電中日記 アキコ11

 事件があってからも引きこもり生活が続いたが、レントゲンに写ったスネの骨はかなりくっついて、ギプスは膝から下だけになった。

 アキコから突然告白されたのは二学期が始まる直前のことだった。その日は塾帰りに小橋から電話がかかってきた。

「おーう!ターツルー?元気ぃー?」
「いえーい元気だよ!こないだ呼んでくれてありがと」
「いやまさかね、ホントにあの格好で来ると思わなかったよ。上島はまさか来ないっしょって言ってたから。さすがタツルだぜ」
「いやあ、だって小橋にあのノリで誘われたら行くっきゃ無いっしょ」

そんな、称え合うように冗談を掛け合った。
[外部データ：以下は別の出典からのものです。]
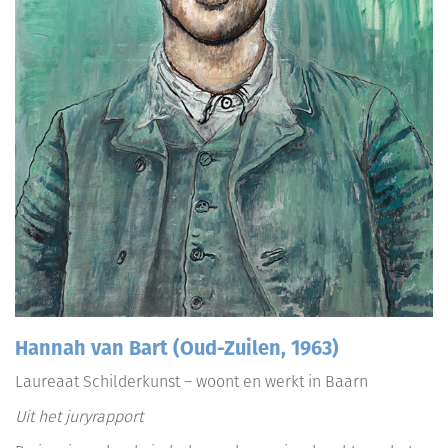
Hannah van Bart (Oud-Zuilen, 1963)
Laureaat Schilderkunst – woont en werkt in Baarn
Uit het juryrapport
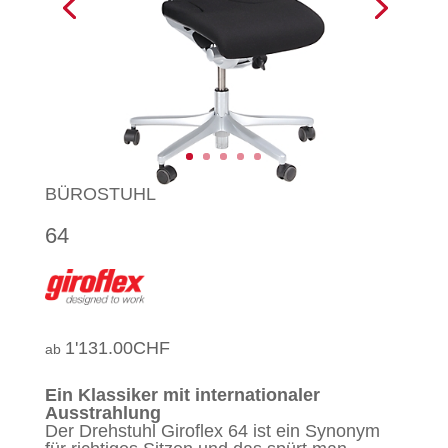
BÜROSTUHL
64
1'131.00
CHF
Ein Klassiker mit internationaler
Ausstrahlung
Der Drehstuhl Giroflex 64 ist ein Synonym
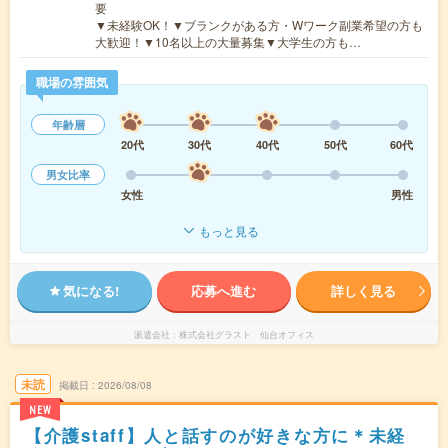
要
▼未経験OK！▼ブランクがある方・Wワーク副業希望の方も
大歓迎！▼10名以上の大量募集▼大学生の方も…
職場の雰囲気
年齢層
20代
30代
40代
50代
60代
男女比率
女性
男性
もっと見る
気になる!
応募へ進む
詳しく見る
派遣会社
株式会社グラスト 仙台オフィス
未読
掲載日
2026/08/08
NEW
【介護staff】人と話すのが好きな方に＊未経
ここまではいつも通り。

「ところでさあ、タツル、こないだ会ったアキコって覚えてる?」

ちょっとドキッとした。

「ああ、うん、一緒に飲んだ子ね」
「そうそう、その子が今ちょっと一緒に居てさ、タツルに言いたいことがあるんだって」
「え、ああ、うん」
「今変わるね」
受話器の向こうで聞き取れない音量の話し声が交錯する。

雑音がいくつか聞こえたあと

「……あ、タツル君?」
「お、おう」
「こんにちは、アキコです」

 品質のさほど良くない携帯電話の受話器のせいもあってか、強く低めに感じたアキコの声色が、弱くか細い女の子の声に感じた。僕は急に親しくない女の子と話す緊張感に包まれた。

「ああ、こんにちは。久しぶり?ってほどじゃーないか」
「そうだよー。ついこないだじゃん。一週間くらい前」
「ああそうだったっけ」

僕は会話に全く手応えが無くなっていた。

「タツル君ね、聞いて欲しいんだけど」
「ああ、うん」
「私ね、タツル君のこと、好きなんだ」
「え、そう」

 突然の告白に僕は戸惑った。直接異性から「好き」と言われたのは生まれて初めてだった。「好き」と言われたって、彼女と会ったのはたったの一度きりだ。それに小橋と一緒に居ることを想像すると、みんなで盛り上がって「そそのかされた」とか「罰ゲームで告白」とかそういった事を疑ってしまう。

 それに僕はもう何日も頭の中にはミカの姿しかなかったのだ。あのサラサラの髪、透き通るような白い肌にもう一度お目にかかりたいと毎晩ベッドの上で願っていた。その受話器の向こうに、おそらくミカも一緒にいるだろうと想像すると、返答はNO以外ありえなかった。

「……それで、もしよかったら、私と付き合ってください」

 こんなときのスマートな答えは学校では教えてくれない。僕は必死に、最も簡単な断る言葉を思い出し、口からひねり出した。

「ごめん」

その途端、受話器の向こうから鼻をすする音がした。
呼吸の苦しそうな声で泣きながら彼女は言った。

「ううん、いいよ。ありがとう」
「ごめん……なさい」
「ううん、いいの。こないだは、ごめんね。小橋君に変わるね」

また、よく分からない「ごめん」を言われた。
さすがの小橋も悲しめのトーンで

「良いのかよー、タツル。彼女できるチャンスなのに」
「ああ、うん。だって好きじゃないと悪いじゃん?そんなの」

 僕は必死に、アキコのことを好きじゃないアピールと言い訳をした。小橋は僕がミカのことが好きだっていうのを知っているのかも知れない。そうだとしたら、ちょっとずるいなと思った。

「まあでも、気が変わったら連絡してあげなよ」
「そんときはね」

もちろんそんな気は全く無かった。
アキコの連絡先を知るつもりも、さらさら無かった。